Exercise brief – Edit the lines from the one containing "53: (1176, 609)" down to the one containing "60: (533, 633)", replacing "(513, 683)" with "(513, 688)" and leaving every other part unchanged. Leave the pictures out of your answer.

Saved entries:
---

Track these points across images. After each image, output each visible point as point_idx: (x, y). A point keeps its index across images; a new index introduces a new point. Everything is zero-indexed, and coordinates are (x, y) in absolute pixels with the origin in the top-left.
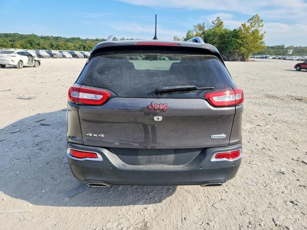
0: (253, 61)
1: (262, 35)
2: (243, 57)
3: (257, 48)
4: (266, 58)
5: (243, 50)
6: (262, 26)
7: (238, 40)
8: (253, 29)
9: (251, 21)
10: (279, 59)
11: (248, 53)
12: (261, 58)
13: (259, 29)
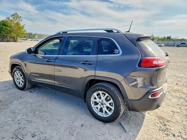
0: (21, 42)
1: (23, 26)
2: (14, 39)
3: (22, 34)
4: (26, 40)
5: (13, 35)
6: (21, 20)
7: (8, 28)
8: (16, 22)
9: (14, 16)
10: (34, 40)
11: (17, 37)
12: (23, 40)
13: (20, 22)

---

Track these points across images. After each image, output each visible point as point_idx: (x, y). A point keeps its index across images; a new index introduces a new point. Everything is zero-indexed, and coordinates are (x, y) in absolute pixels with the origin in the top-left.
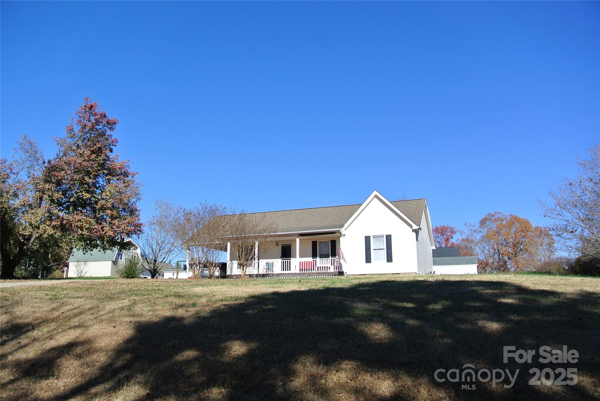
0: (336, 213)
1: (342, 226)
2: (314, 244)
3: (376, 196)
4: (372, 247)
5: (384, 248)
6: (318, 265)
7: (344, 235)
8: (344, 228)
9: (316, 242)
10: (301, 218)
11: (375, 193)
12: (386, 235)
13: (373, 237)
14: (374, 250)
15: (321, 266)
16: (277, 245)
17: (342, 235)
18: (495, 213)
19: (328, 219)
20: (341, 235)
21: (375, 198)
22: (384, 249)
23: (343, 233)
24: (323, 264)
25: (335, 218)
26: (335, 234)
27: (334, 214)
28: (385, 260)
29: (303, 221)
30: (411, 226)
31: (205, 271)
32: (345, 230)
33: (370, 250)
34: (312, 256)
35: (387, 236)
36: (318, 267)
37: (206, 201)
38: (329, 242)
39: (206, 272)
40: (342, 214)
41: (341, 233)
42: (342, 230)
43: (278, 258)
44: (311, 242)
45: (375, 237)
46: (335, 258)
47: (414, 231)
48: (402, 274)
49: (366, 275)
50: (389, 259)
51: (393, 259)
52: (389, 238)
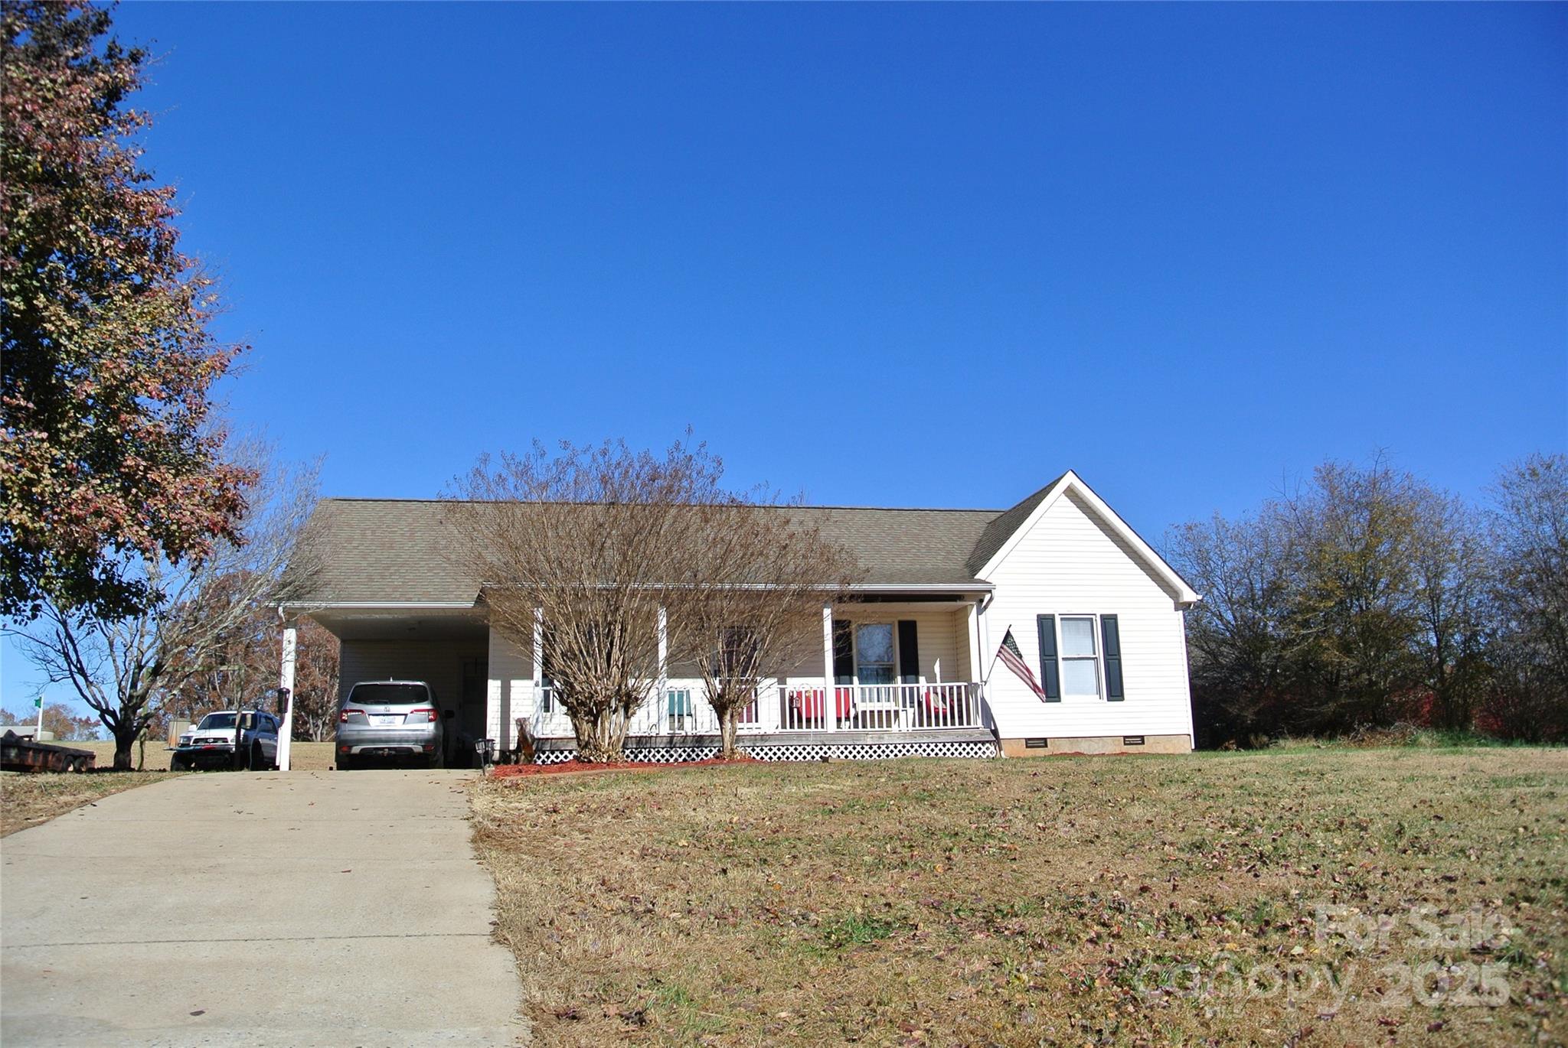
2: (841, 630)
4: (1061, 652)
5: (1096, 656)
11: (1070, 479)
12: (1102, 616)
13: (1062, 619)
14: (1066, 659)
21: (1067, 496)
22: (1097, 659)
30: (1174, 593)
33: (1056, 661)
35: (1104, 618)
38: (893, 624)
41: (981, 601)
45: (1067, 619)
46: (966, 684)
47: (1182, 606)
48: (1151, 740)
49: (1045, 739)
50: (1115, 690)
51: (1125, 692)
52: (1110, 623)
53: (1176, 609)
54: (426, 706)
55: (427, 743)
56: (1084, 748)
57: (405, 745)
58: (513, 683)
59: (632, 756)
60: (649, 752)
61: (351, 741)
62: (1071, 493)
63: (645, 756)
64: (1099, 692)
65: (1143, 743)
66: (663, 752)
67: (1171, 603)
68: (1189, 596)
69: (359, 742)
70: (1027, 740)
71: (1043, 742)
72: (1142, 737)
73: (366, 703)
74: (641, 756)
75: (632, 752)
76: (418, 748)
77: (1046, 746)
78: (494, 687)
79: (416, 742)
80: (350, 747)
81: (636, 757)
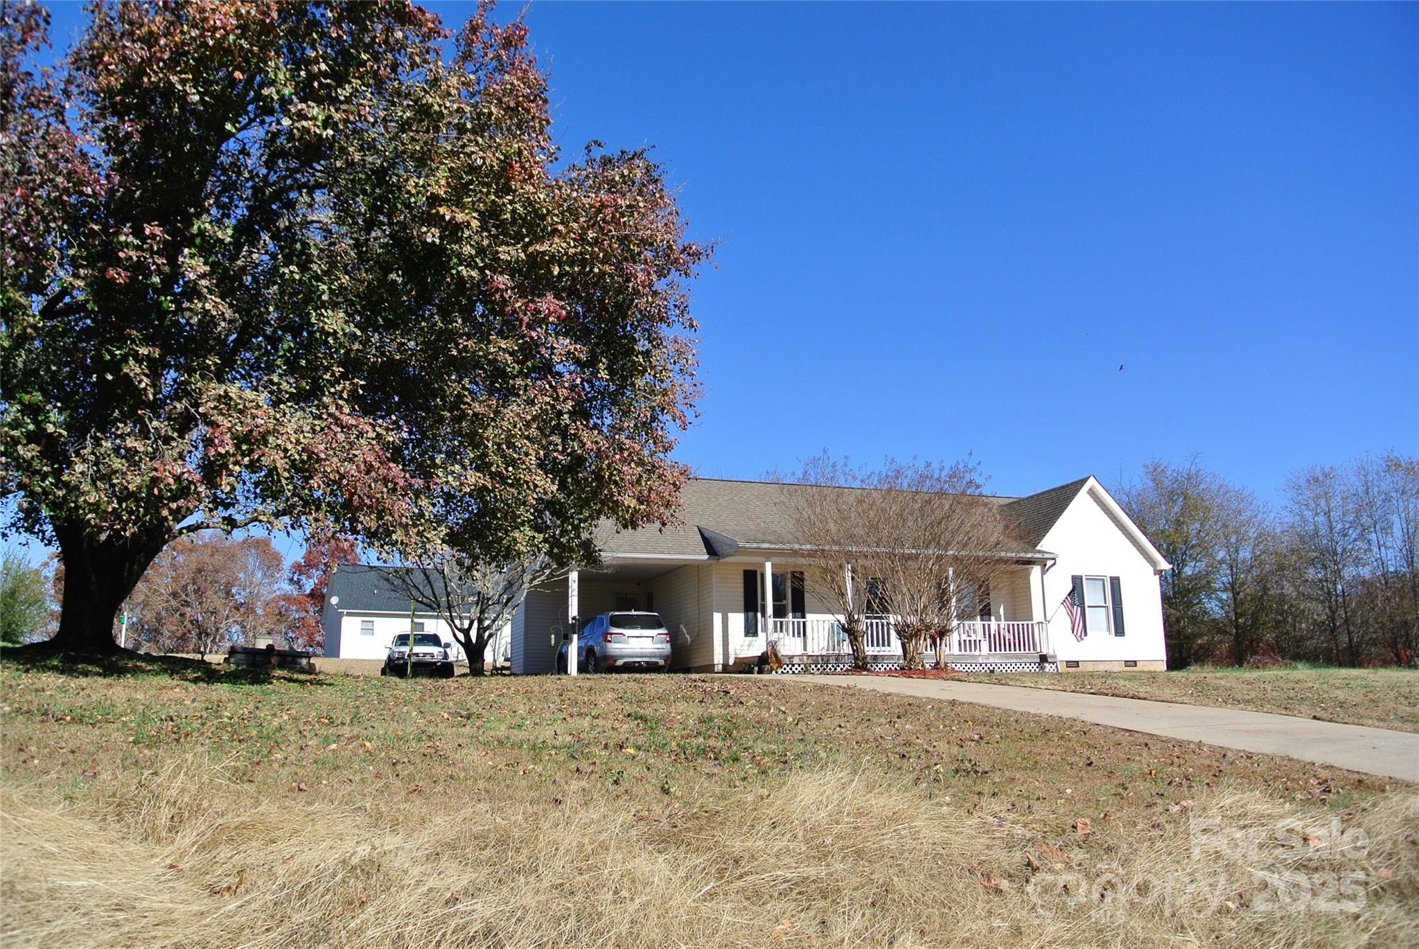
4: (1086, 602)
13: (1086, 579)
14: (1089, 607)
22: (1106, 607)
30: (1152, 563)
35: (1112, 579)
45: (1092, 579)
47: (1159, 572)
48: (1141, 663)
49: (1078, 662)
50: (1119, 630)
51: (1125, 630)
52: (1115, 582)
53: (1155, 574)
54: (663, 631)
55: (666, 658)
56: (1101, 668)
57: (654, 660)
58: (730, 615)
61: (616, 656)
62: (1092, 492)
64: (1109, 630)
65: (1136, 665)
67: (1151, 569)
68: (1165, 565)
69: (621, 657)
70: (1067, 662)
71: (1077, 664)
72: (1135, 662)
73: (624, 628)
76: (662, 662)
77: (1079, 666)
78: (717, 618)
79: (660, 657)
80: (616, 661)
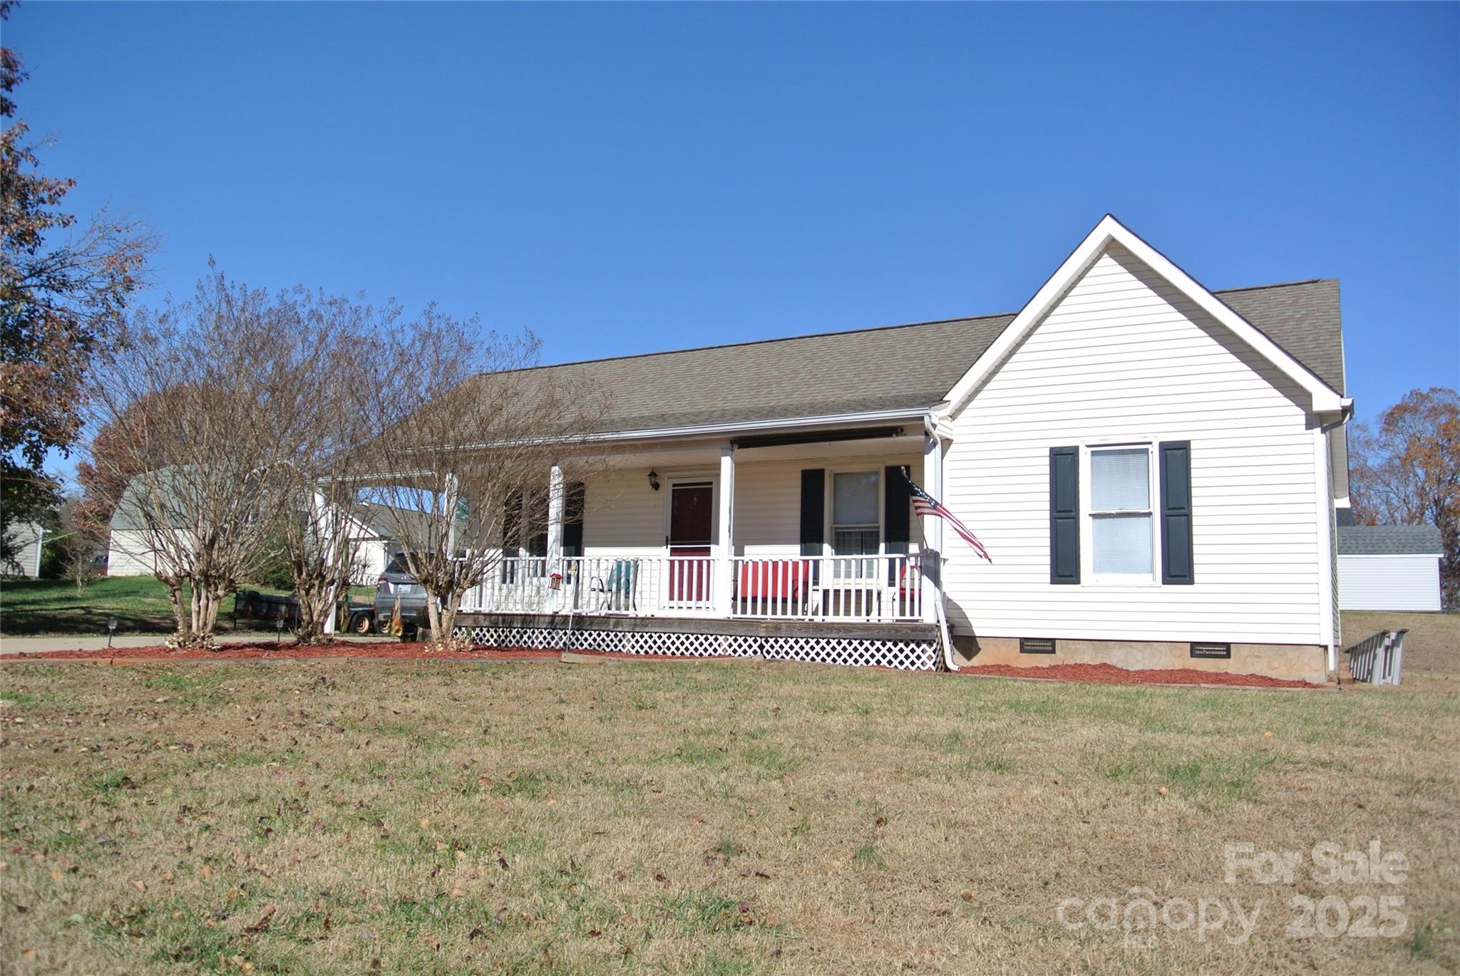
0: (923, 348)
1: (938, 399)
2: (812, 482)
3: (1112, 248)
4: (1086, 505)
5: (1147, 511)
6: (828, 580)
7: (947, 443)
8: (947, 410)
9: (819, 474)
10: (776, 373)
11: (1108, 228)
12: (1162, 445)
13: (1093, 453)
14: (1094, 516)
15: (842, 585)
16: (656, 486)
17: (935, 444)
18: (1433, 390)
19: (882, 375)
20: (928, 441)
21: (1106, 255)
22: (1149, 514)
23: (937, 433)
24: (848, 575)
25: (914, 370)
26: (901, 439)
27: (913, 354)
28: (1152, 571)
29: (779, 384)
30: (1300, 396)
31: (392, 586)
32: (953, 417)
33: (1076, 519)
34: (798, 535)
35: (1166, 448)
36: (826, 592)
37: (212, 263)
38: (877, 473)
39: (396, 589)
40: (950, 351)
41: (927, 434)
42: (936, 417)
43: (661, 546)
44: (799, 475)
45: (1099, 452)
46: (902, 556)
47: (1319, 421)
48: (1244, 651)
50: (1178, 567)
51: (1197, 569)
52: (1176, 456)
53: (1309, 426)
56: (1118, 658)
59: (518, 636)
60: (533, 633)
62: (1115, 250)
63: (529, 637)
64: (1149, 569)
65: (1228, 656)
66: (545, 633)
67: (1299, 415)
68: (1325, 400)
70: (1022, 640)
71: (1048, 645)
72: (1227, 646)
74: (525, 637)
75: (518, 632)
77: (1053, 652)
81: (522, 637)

---

Response to the task –
53: (1176, 609)
54: (426, 706)
55: (427, 743)
56: (1084, 748)
57: (405, 745)
58: (513, 688)
59: (632, 756)
60: (649, 752)
61: (351, 741)
62: (1071, 493)
63: (645, 756)
64: (1099, 692)
65: (1143, 743)
66: (663, 752)
67: (1171, 603)
68: (1189, 596)
69: (359, 742)
70: (1027, 740)
71: (1043, 742)
72: (1142, 737)
73: (366, 703)
74: (641, 756)
75: (632, 752)
76: (418, 748)
77: (1046, 746)
78: (494, 687)
79: (416, 742)
80: (350, 747)
81: (636, 757)
4: (1086, 602)
13: (1086, 579)
14: (1089, 607)
22: (1106, 607)
30: (1152, 563)
35: (1112, 579)
45: (1092, 579)
47: (1159, 572)
48: (1141, 663)
49: (1078, 662)
50: (1119, 630)
51: (1125, 630)
52: (1115, 582)
53: (1155, 574)
54: (663, 631)
55: (666, 658)
56: (1101, 668)
57: (654, 660)
58: (730, 615)
61: (616, 656)
62: (1092, 492)
64: (1109, 630)
65: (1136, 665)
67: (1151, 569)
68: (1165, 565)
69: (621, 657)
70: (1067, 662)
71: (1077, 664)
72: (1135, 662)
73: (624, 628)
76: (662, 662)
77: (1079, 666)
78: (717, 618)
79: (660, 657)
80: (616, 661)
0: (923, 348)
1: (938, 399)
2: (812, 482)
3: (1112, 248)
4: (1086, 505)
5: (1147, 511)
6: (828, 580)
7: (947, 443)
8: (947, 410)
9: (819, 474)
10: (776, 373)
11: (1108, 228)
12: (1162, 445)
13: (1093, 453)
14: (1094, 516)
15: (842, 585)
16: (656, 486)
17: (935, 444)
18: (1433, 390)
19: (882, 375)
20: (928, 441)
21: (1106, 255)
22: (1149, 514)
23: (937, 433)
24: (848, 575)
25: (914, 370)
26: (901, 439)
27: (913, 354)
28: (1152, 571)
29: (779, 384)
30: (1300, 396)
31: (392, 586)
32: (953, 417)
33: (1076, 519)
34: (798, 535)
35: (1166, 448)
36: (826, 592)
37: (212, 263)
38: (877, 473)
39: (396, 589)
40: (950, 351)
41: (927, 434)
42: (936, 417)
43: (661, 546)
44: (799, 475)
45: (1099, 452)
46: (902, 556)
47: (1319, 421)
48: (1244, 651)
50: (1178, 567)
51: (1197, 569)
52: (1176, 456)
53: (1309, 426)
56: (1118, 658)
59: (518, 636)
60: (533, 633)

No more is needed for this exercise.